Deutscher Nationalpreis 2016

Verleihung des Deutschen Nationalpreises 2016 an den Volksbund Deutsche Kriegsgräberfürsorge e.V.

Laudator Prof. Dr. Jan-Philipp Reemtsma und Markus Meckel, Präsident des Volksbunds Deutsche Kriegsgräberfürsorge bei seiner Dankesrede

Der 1919 gegründete Volksbund Deutsche Kriegsgräberfürsorge e.V. pflegt in 45 Staaten auf 832 Kriegsgräberstätten die Gräber von 2,7 Millionen Soldaten und zivilen Opfern von Krieg und Gewaltherrschaft. Nach 1991 hat er in Ost-, Mittel- und Südeuropa 330 Friedhöfe des Zweiten Weltkriegs und 188 Anlagen aus dem Ersten Weltkrieg wieder hergerichtet und 860.000 Kriegstote auf 82 Kriegsgräberstätten umgebettet. Jährlich werden es ca. 30.000 mehr. Unter dem Leitwort „Versöhnung über den Gräbern – Arbeit für den Frieden“ organisiert er internationale Jugend-Workcamps in 20 Ländern und erreicht mit seiner vielfältigen Jugendarbeit jährlich ca. 20.000 Jugendliche.

Am 15. Juni hat die Deutsche Nationalstiftung den Volksbund Deutsche Kriegsgräberfürsorge e.V. in der Französischen Friedrichstadtkirche in Berlin mit dem Deutschen Nationalpreis 2016 ausgezeichnet. In Anwesenheit des französischen Botschafters und vieler prominenter Gäste überreichte Bundespräsident a.D. Prof. Dr. Horst Köhler dem Präsidenten des Volksbundes, Minister a.D. Markus Meckel die Urkunde des mit 50.000 Euro dotierten Preises. In ihren Reden gingen Herr Prof. Dr. Jan Philipp Reemtsma als Laudator, Markus Meckel als Preisträger, Ansgar Salzwedel als Vorsitzender des Jugendarbeitskreises des Volksbundes sowie Dirk Reimers als geschäftsführender Vorstand und Prof.

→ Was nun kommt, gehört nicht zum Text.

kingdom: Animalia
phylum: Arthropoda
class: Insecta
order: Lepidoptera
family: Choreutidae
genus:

Dr. Richard Schröder als Vorstandsvorsitzender der Deutschen Nationalstiftung in sehr grundsätzlichen, und persönlichen Worten auf die Bedeutung des Volksbundes und seine aktuelle Bedeutung ein. Deutlich wurde, dass entgegen manchen Vorurteilen die Arbeit des Volksbundes nicht etwa verstaubt und überholt ist, sondern hochaktuell und zukunftsgerichtet.

Deutlich wurde die Überwindung der in Jahrhunderten gewachsenen deutsch-französischen „Erbfeindschaft“ über den Gräbern von Verdun als Vorbild für die in Osteuropa erst am Anfang stehende und vielen Belastungen ausgesetzte Versöhnungsarbeit. Krieg kennen Jugendliche meist nur aus dem Fernsehen. Der Volksbund appelliert mit seiner Gedenk-, Bildungs- und Jugendarbeit an die Verantwortung für den Frieden, der nicht selbstverständlich ist. Kriegsgräber sind Symbole für grenzenloses Leid unzähliger Menschen, zugefügt und erlitten im Namen von Nationen. Kriegsgräber gemahnen an Idealismus und Tapferkeit ebenso wie an Verblendung, verbrecherische Absichten, an das Gute und das Böse im Menschen. Kriegsgräber können deshalb weder Orte allgemeiner Heldenverehrung noch allgemeiner Schuldzuweisungen sein. Kriegsgräber sind Orte des Gedenkens und der Erschütterung. Sie zeigen, dass eine friedliche Zukunft Erinnerung braucht. Sie geben jungen Menschen Orientierung bei ihrer Suche nach Sinn, Maß und Mitte. Sie erleichtern die Erkenntnis, dass auch eine dem Frieden der Welt verpflichtete freiheitliche Demokratie wie Deutschland Selbstbehauptungswillen braucht und nicht nur bei der Bundeswehr auf Tapferkeit zur Verteidigung der eigenen Werte angewiesen ist.